Trust is a mixture of #belief and #knowledge that #people:
1⃣ will "#do what we need them to do" when we need them (#character),
2⃣ will "#know what they are doing" (#capability), and
3⃣ will "tell us what we need to know" to do our job (#communication).
Only #time can solidify the belief into knowledge
Thank you Kihbernetics! You've outlined a number of beliefs and actions that can affirm someone's trustworthiness. I think this is sound if you're a manager or someone with influence in an organisation. What happens from your end when the belief doesn't translate into knowledge because the other person didn't demonstrate your key criteria?
I see trust as the "glue" that keeps the organization together and I believe these three criteria can be used everywhere, not only to assess "subordinates". It is not uncommon for highly cohesive and effective teams to have absolutely no trust in their management.
#3 can always be fixed by implementing a better communication process, #2 by getting some more training, but there is not much you can do to fix a lack of character.
I think having a climate welcoming negative #feedback is crucial.

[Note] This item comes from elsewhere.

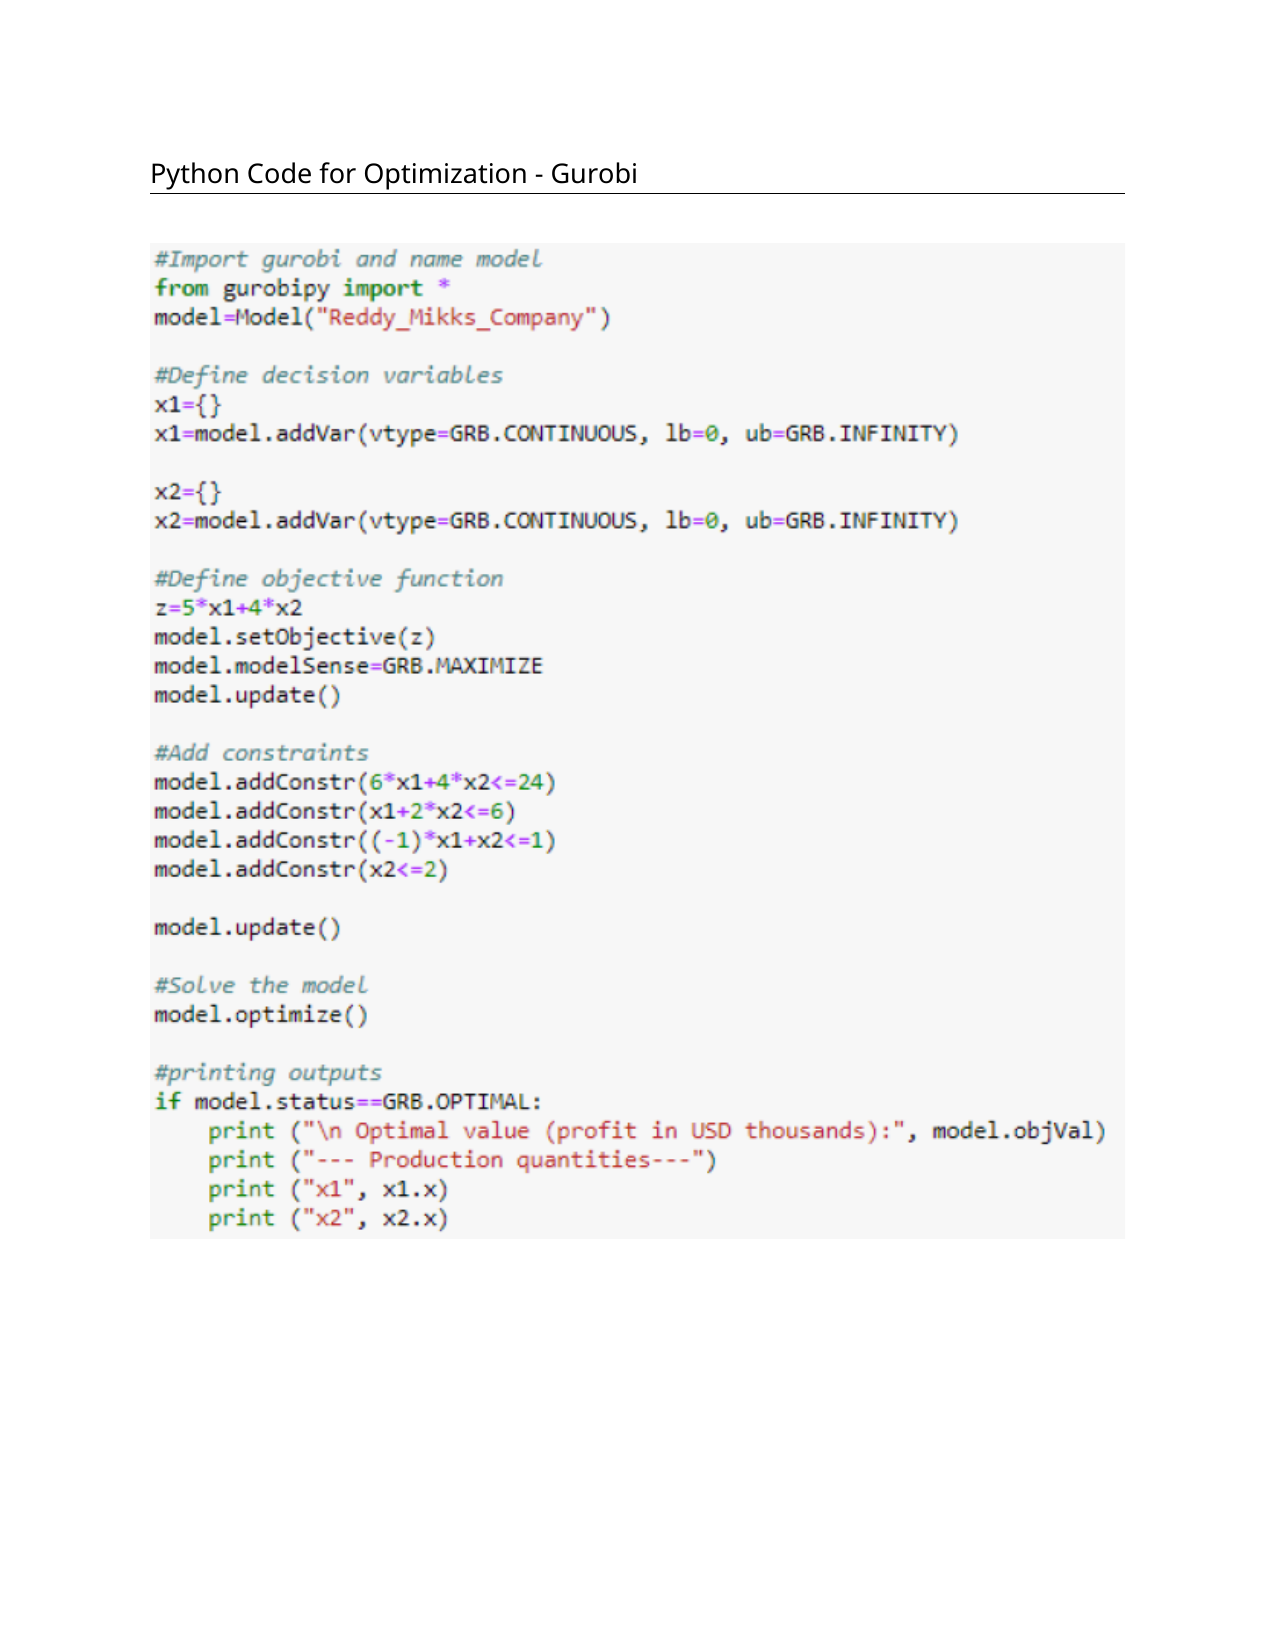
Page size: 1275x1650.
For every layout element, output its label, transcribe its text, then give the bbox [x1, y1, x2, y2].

subtitle Python Code for Optimization - Gurobi [150, 154, 1125, 193]
picture [150, 243, 1125, 1239]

Teams with a higher level of trust among members don't need so much positive (reinforcing) feedback.
Psychological safety in a nutshell. I appreciate your clarity and realistic description. Not much we can do about lack of character. Thank you!
I could write a book about this...but organizational ethics is an oxymoron if there is no fidelity to an organization's stated values. When actions are not aligned to values, trust is broken. In healthcare, trust is foundational to doing our work in often high risk environments.
I fully agree. I don’t believe any organisation/institution is capable of conducting themselves ethically or guiding an ethical culture if they can't genuinely demonstrate it among their leadership.
Question for everyone: Do you need to trust your organisation to be effective in your work there?